## Problem
Rewrite the section of the piece about adopting cats that begins at the words "Jaxula2Of course, Jax" and stops after "and voila! Jaxula!", with "ribbon" changed to "string".

## Text segment
####

The shelter thanked me and thanked me for adopting the two kittens whose colors and markings made them “less desirable.”

“Are you kidding? Thank you for letting me adopt them! They are adorable and precious and I will be a good mom, I promise!”

They were the ones who told me about the October moratorium on adopting out black animals. It sickened me to think of  the selfish people who thought it perfectly fine to get a black cat from a shelter for the sole purpose of using it as a Halloween party decoration, only to dump the cat November 1. This would be a best case scenario, the shelter worker explained. At worst, well, we won’t go into that, even though he did and I had to sit down to avoid fainting. Thank your local shelter for protecting these precious chats noir and maybe send an extra $10 donation specifically to take care of the black cats.

Jaxula2Of course, Jax likes Halloween. The first Halloween I got what might have been the best cat Halloween costume ever: a tiny vampire cape. I bought it for Jax because he has very prominent, very beautiful white fangs. I draped it over his shoulders and loosely tied the ribbon so it would stay on and voila! Jaxula!

####

## Record extracts

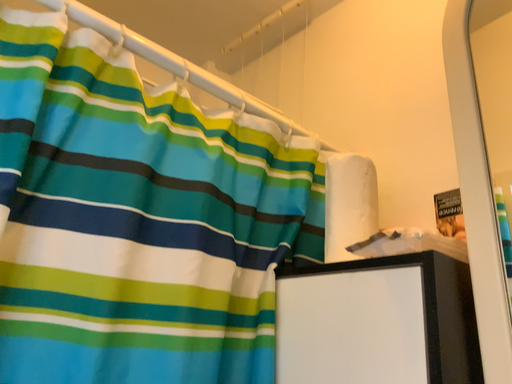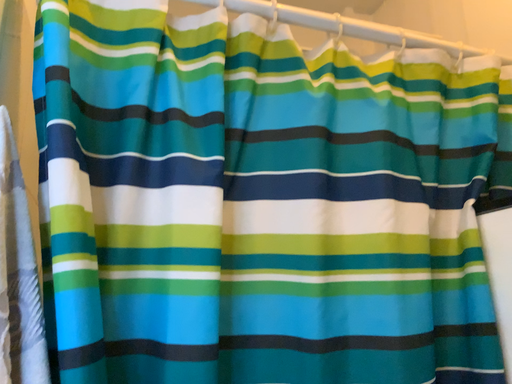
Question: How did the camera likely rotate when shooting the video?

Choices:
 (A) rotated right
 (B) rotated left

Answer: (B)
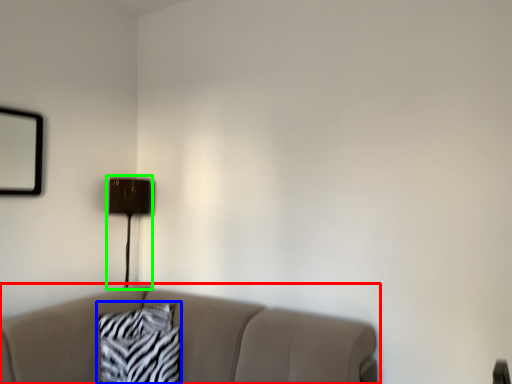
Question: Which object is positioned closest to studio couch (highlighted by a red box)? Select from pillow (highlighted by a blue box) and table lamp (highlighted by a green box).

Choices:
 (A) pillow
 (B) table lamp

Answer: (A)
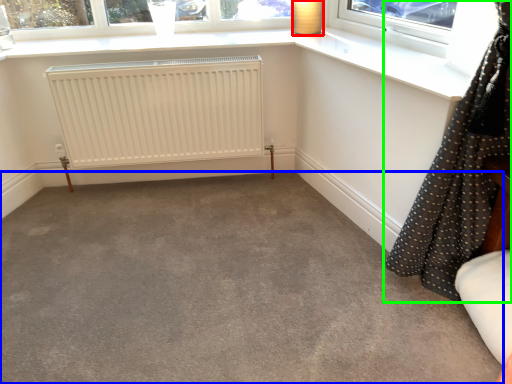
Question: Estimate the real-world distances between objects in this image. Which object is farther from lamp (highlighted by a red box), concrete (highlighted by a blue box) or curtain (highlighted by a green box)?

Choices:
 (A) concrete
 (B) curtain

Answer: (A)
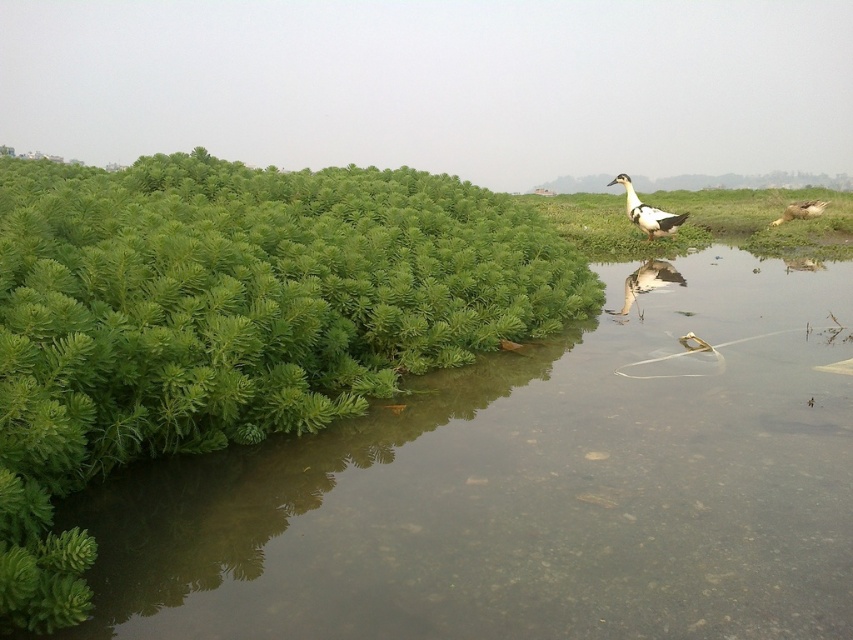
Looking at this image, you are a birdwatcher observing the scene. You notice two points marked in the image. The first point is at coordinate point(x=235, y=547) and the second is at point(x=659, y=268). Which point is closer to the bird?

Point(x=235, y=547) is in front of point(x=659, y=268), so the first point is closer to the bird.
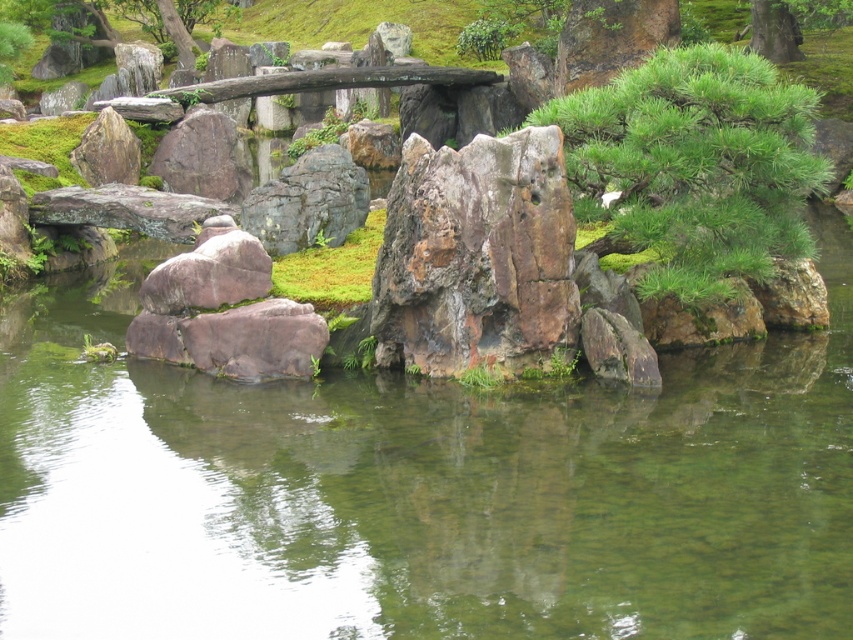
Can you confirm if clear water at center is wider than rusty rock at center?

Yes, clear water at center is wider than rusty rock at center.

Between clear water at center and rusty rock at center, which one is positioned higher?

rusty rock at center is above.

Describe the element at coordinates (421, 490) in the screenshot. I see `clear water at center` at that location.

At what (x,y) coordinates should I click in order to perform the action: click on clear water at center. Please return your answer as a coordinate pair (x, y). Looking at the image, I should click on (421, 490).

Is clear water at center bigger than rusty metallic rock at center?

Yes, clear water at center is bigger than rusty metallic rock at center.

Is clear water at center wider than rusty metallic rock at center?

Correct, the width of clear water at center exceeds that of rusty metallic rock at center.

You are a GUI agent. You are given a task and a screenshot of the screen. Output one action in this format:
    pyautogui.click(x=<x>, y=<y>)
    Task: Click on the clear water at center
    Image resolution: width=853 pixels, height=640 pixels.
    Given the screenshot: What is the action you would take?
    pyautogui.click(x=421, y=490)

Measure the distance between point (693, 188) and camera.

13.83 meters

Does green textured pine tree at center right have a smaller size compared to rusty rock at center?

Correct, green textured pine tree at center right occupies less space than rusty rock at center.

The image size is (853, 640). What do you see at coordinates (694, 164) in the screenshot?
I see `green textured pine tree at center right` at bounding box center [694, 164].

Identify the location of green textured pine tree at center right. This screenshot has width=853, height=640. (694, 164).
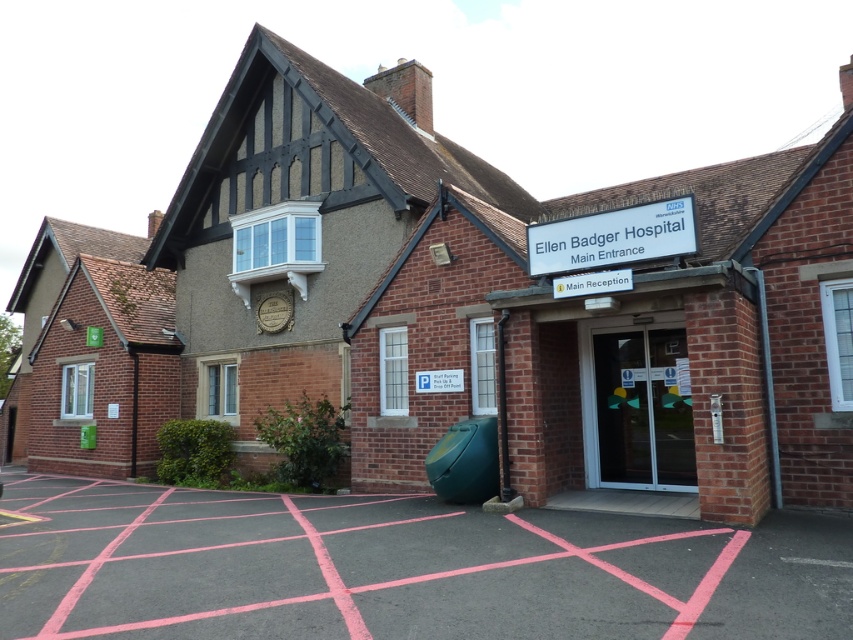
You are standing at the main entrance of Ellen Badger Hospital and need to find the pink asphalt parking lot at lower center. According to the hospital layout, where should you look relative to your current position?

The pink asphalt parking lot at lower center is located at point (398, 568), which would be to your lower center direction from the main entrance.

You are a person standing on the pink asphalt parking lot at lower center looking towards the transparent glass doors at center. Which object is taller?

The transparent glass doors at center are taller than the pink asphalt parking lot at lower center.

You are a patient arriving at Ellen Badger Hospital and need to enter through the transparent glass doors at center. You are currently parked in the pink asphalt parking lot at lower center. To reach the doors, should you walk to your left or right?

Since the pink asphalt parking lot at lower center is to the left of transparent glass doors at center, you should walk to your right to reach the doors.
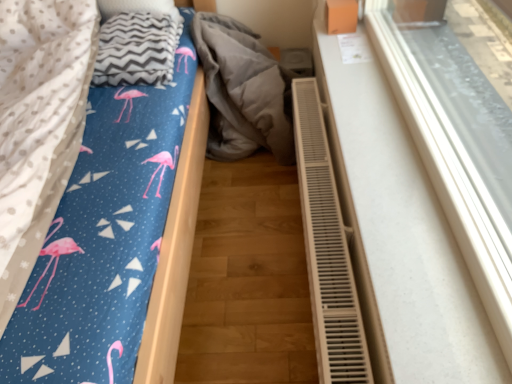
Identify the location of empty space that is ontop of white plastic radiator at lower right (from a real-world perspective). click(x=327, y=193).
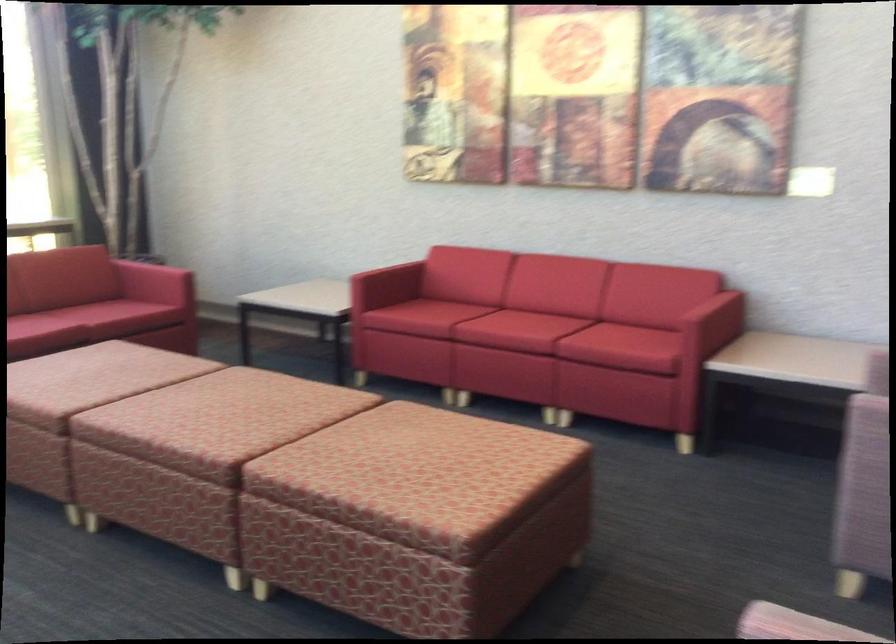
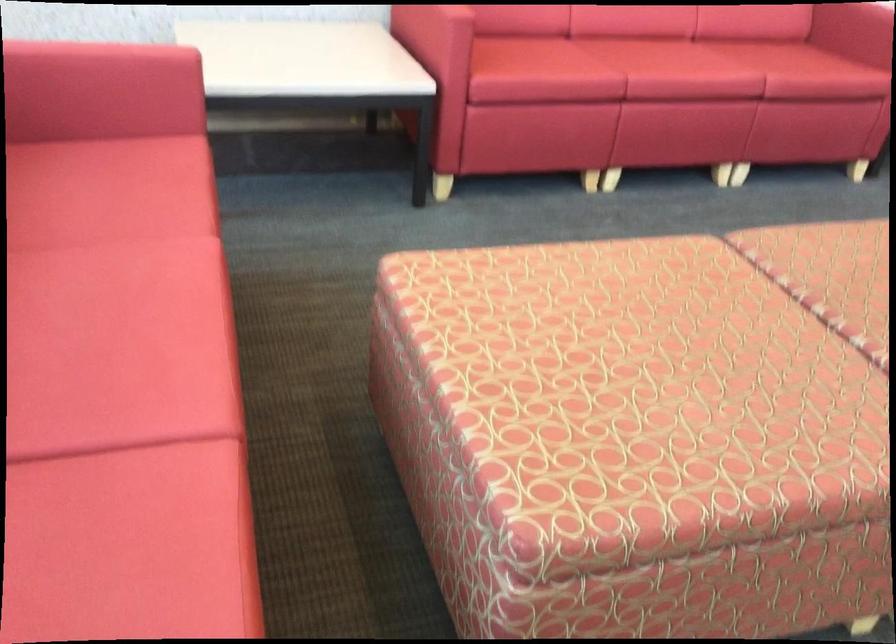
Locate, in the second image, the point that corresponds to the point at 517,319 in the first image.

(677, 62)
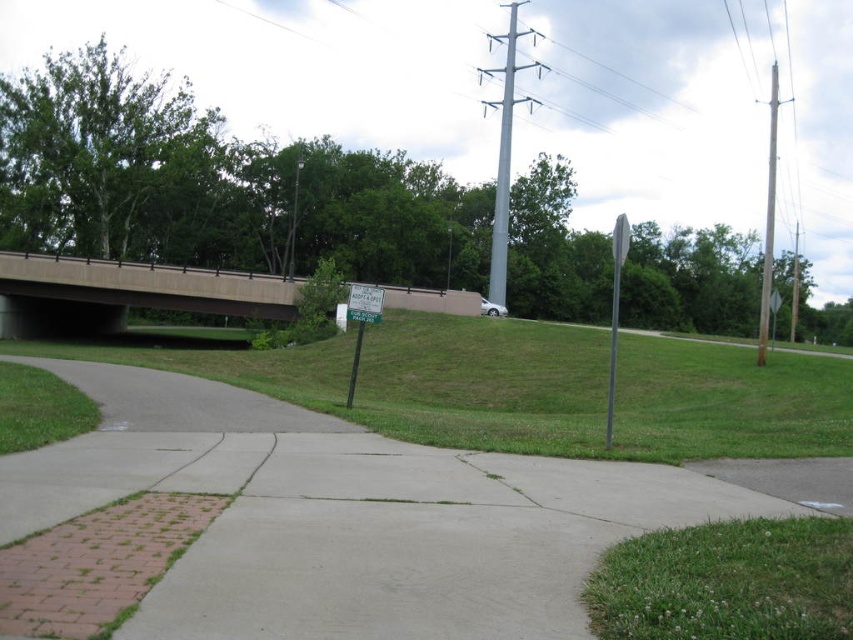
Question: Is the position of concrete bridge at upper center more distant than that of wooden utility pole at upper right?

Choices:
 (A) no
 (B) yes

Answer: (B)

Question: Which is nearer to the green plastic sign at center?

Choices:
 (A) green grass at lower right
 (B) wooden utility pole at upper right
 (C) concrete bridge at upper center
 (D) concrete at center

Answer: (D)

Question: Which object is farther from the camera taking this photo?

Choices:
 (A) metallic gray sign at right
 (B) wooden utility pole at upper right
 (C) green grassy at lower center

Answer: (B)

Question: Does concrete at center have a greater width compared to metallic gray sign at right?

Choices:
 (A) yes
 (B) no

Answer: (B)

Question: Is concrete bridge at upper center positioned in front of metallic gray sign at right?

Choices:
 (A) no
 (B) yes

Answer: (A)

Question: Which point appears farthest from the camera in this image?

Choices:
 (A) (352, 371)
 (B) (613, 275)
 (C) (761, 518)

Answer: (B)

####

## Reply to the task
Jaxula2Of course, Jax likes Halloween. The first Halloween I got what might have been the best cat Halloween costume ever: a tiny vampire cape. I bought it for Jax because he has very prominent, very beautiful white fangs. I draped it over his shoulders and loosely tied the string so it would stay on and voila! Jaxula!